### Ausgangstext
Königsklasse – Last statt Lust
Borussia kann das Champions- League-Achtelfinale gegen Manchester City nicht so richtig genießen.
Pep Guardiola war vorbereitet. „Ich hatte eine Flasche Wein hier“, sagte der Trainer von Manchester City am Montag. Guardiola hatte sich nach dem 2:0-Sieg seiner Mannschaft im ersten Achtelfinale gegen Borussia mit dem Gladbacher Trainer Marco Rose auf ein Gläschen nach dem Rückspiel am Dienstag (21 Uhr/Sky) verabredet. Das Problem: Die Partie findet wegen der Corona-Situation nicht in Manchester statt, sondern wie das Hinspiel in Budapest. Den guten Tropfen aus dem heimischen Weinkeller in Nordengland in Ungarns Hauptstadt zu transferieren, so weit geht der City-Trainer nicht. „Mal sehen, vielleicht kaufe ich da ein Flasche“, sagte er.
Dass Rose einen entspannten Plausch mit dem von ihm hoch geschätzten Kollegen Guardiola („eine außergewöhnliche Persönlichkeit“) gern mitnehmen würde, davon ist auszugehen. Doch einfach nur zu genießen, ist in Krisensituationen schwierig, alles ist bleiern und unwirtlich, insgesamt ist die Sache mit der Champions League und dem Achtelfinale in der aktuellen Situation für Rose und seine Borussen daher mehr Last als Lust.

### Bereitgestelltes Material
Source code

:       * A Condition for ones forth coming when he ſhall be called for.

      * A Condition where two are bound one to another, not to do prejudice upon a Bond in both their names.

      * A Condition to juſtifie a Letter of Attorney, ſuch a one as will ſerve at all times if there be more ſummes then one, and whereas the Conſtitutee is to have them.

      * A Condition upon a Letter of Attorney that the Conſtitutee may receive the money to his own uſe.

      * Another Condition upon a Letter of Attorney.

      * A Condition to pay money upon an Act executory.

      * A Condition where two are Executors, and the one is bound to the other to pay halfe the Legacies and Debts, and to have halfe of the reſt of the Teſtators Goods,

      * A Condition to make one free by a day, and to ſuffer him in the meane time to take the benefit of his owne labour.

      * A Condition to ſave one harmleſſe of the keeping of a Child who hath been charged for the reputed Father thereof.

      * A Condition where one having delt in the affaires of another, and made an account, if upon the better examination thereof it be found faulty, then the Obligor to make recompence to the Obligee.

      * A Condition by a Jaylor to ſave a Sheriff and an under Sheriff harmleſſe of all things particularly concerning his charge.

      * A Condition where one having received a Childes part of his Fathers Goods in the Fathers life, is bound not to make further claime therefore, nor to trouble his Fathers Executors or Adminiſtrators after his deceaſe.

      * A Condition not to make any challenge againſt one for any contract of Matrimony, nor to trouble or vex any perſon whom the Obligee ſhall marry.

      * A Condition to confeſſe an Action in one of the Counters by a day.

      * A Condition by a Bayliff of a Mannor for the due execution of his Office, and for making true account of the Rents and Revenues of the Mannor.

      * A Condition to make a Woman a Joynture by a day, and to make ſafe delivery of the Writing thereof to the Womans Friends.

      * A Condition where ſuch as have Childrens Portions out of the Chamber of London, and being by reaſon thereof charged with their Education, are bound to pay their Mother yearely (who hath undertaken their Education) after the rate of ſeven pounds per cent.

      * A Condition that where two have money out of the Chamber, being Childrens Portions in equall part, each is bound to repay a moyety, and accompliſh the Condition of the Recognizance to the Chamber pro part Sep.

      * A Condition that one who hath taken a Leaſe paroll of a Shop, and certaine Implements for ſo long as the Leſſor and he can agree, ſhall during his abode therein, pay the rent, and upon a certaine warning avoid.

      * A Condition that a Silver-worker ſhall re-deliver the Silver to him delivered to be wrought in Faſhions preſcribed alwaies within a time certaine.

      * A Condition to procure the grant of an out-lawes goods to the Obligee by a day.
...
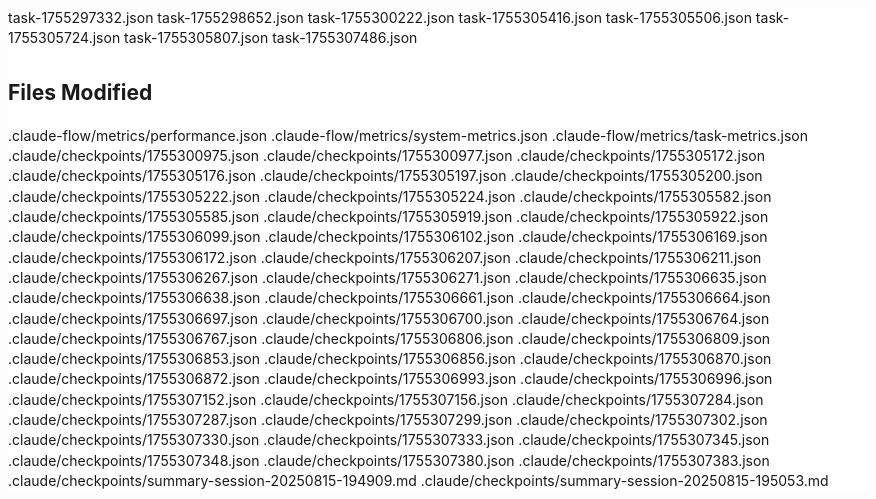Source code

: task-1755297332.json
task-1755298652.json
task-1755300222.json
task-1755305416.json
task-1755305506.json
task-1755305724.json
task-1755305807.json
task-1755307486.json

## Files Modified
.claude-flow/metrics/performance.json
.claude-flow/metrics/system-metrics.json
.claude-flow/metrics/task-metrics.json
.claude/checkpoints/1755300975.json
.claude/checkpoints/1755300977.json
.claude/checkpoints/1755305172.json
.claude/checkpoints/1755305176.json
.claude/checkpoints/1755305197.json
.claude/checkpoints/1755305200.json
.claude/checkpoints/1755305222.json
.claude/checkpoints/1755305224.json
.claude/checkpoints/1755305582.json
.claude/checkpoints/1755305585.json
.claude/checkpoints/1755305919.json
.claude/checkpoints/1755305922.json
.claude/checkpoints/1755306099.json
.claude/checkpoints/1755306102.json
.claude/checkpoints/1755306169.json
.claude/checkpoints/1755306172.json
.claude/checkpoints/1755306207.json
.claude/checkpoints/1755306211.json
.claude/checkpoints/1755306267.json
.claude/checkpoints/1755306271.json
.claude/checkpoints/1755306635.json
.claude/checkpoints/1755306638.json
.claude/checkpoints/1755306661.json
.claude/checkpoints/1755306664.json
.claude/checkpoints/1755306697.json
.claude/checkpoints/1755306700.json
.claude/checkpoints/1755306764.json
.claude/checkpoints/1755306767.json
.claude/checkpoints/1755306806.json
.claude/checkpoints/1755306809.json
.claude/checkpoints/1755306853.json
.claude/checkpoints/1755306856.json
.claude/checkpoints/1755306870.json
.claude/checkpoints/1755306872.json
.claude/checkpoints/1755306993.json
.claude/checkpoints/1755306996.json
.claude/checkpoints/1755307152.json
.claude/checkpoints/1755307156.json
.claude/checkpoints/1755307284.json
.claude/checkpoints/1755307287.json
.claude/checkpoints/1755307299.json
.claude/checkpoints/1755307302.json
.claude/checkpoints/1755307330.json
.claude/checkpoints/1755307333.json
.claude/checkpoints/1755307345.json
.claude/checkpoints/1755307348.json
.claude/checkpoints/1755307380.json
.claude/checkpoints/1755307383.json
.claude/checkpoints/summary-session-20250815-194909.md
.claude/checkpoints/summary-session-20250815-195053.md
* * *
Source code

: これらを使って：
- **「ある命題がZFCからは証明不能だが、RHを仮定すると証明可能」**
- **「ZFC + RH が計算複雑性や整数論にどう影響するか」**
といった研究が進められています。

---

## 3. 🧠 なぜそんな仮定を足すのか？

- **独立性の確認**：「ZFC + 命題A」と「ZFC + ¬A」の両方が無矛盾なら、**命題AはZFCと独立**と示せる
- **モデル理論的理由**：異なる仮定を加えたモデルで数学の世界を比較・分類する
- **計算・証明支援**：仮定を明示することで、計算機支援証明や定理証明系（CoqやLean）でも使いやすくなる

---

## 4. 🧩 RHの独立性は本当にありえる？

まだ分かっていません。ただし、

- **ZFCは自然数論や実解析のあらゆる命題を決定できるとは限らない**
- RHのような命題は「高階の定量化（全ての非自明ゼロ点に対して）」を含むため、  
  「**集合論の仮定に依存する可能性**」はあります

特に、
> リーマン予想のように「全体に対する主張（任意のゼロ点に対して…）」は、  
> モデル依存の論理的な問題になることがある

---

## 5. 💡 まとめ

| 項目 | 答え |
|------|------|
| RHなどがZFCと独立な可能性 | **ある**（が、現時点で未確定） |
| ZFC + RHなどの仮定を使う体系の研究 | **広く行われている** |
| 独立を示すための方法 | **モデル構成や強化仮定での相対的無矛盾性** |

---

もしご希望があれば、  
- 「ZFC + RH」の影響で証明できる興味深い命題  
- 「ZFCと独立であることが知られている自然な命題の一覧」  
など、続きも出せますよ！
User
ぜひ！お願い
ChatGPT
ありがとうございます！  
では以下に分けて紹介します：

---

### Aufgaben zur Übung
A - Erklären Sie anhand des Ausgangstexts in ein bis drei Sätzen, warum das Achtelfinale für Rose und seine Borussen mehr Last als Lust ist.
B - Setzen Sie den Bericht über Borussias Achtelfinale gegen Manchester City im Anschluss an seinen letzten Satz fort.
Die Datensätze braucht man hier nicht.

### Antworten nach Nummer
A - In Krisensituationen fällt es schwer, einfach nur zu genießen, denn alles ist bleiern und unwirtlich. Daher ist die Sache mit der Champions League und dem Achtelfinale in der aktuellen Situation für Rose und Borussia mehr Last als Lust.

B -
Zwar revidierte Rose seine Aussage vom Freitagabend, als er nach dem 1:3 beim FC Augsburg sagte, das Königsklassen-Spiel passe „nicht so in den Kram“, besser wäre es, Zeit auf dem Trainingsplatz zu verbringen. Diese Worte fielen quasi im Affekt, gab Rose zu. „Das Spiel ist wichtig für uns, weil wir es uns hart erarbeitet haben, weil es Champions League ist und die Chance, ein gutes Gefühl zu erarbeiten“, sagte er nun.
Verteidiger Nico Elvedi versicherte, dass sich die Borussen auf City freuen, „das sind einmalige Momente“.
Wie belastend die Königsklasse sein kann, erfuhren die Gladbacher 2016, als es nach einer rauschhaften Vorsaison und dem zweiten Königsklassen-Einzug in Folge ebenfalls nicht mehr rund lief. Alle, der Klub, die Spieler, die Fans, hatten davon geträumt, sich mit dem FC Barcelona zu messen. Im ersten Treffen in jener Champions-League-Saison (1:2) gab es dann auch die großartige erste Halbzeit, in der Borussia durch das Tor von Thorgan Hazard sogar führte. Es folgte es ein beachtliches 2:0 bei Celtic Glasgow. Gladbach machte Rang in der Gruppe drei und die Zwischenrunde der Europa League klar.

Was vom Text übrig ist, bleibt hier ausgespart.